**Your assignment**
When you reach the line in the listing below that contains "right eye: (147, 68)", begin returning lines exactly as written, and stop after the line that contains "left shoulder: (100, 117)". Return no other lines.

**Records supplied**
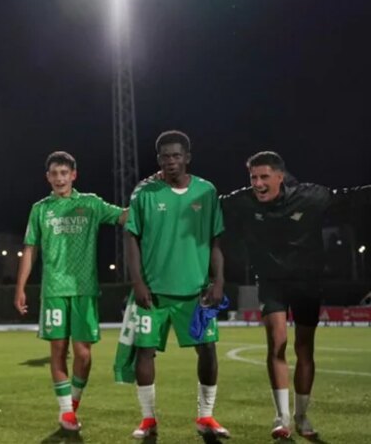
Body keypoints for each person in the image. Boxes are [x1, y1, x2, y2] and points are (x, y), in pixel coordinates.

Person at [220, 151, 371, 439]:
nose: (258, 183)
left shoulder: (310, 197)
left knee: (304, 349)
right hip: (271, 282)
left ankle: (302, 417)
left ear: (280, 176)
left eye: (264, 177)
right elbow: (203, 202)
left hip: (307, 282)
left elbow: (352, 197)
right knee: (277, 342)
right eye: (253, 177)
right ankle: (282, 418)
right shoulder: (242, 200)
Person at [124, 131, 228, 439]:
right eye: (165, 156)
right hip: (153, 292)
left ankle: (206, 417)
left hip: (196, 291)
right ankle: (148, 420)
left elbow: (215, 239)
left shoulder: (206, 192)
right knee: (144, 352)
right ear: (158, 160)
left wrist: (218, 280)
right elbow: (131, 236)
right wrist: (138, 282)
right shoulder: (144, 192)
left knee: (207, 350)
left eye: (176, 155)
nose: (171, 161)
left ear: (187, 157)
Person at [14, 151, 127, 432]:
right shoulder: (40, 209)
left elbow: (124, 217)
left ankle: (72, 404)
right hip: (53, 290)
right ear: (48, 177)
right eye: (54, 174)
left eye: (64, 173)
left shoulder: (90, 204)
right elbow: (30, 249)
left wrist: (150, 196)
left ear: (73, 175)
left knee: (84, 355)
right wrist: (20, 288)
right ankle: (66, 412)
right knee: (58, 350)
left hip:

...

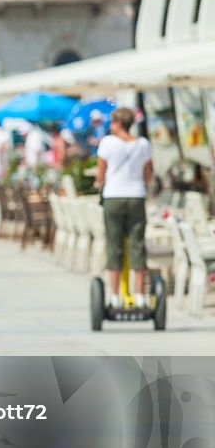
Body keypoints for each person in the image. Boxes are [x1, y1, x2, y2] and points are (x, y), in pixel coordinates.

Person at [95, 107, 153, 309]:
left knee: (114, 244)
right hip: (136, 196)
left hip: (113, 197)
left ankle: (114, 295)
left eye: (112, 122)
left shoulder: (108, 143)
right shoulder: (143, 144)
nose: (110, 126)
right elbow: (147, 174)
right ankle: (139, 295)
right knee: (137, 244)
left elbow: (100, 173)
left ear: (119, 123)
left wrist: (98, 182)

---

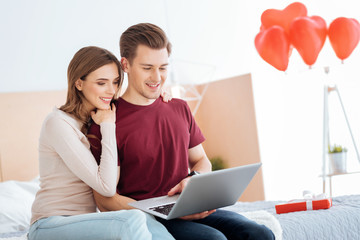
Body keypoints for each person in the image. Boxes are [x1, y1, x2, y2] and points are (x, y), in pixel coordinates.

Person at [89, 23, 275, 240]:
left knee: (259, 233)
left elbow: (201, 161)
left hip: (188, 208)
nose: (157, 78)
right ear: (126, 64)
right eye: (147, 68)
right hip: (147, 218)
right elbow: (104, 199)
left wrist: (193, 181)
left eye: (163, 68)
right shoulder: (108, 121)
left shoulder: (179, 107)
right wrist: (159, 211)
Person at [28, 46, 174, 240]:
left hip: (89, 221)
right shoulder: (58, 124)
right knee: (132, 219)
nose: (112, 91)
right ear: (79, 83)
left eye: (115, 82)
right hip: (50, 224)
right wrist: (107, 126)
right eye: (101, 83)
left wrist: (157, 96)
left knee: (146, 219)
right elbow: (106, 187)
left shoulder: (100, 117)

**Solution for this exercise**
right eye: (147, 68)
right hip: (147, 218)
right elbow: (104, 199)
left wrist: (193, 181)
left eye: (163, 68)
right shoulder: (108, 121)
left shoulder: (179, 107)
right wrist: (159, 211)
Person at [28, 46, 174, 240]:
left hip: (89, 221)
right shoulder: (58, 124)
right knee: (132, 219)
nose: (112, 91)
right ear: (79, 83)
left eye: (115, 82)
right hip: (50, 224)
right wrist: (107, 126)
right eye: (101, 83)
left wrist: (157, 96)
left knee: (146, 219)
right elbow: (106, 187)
left shoulder: (100, 117)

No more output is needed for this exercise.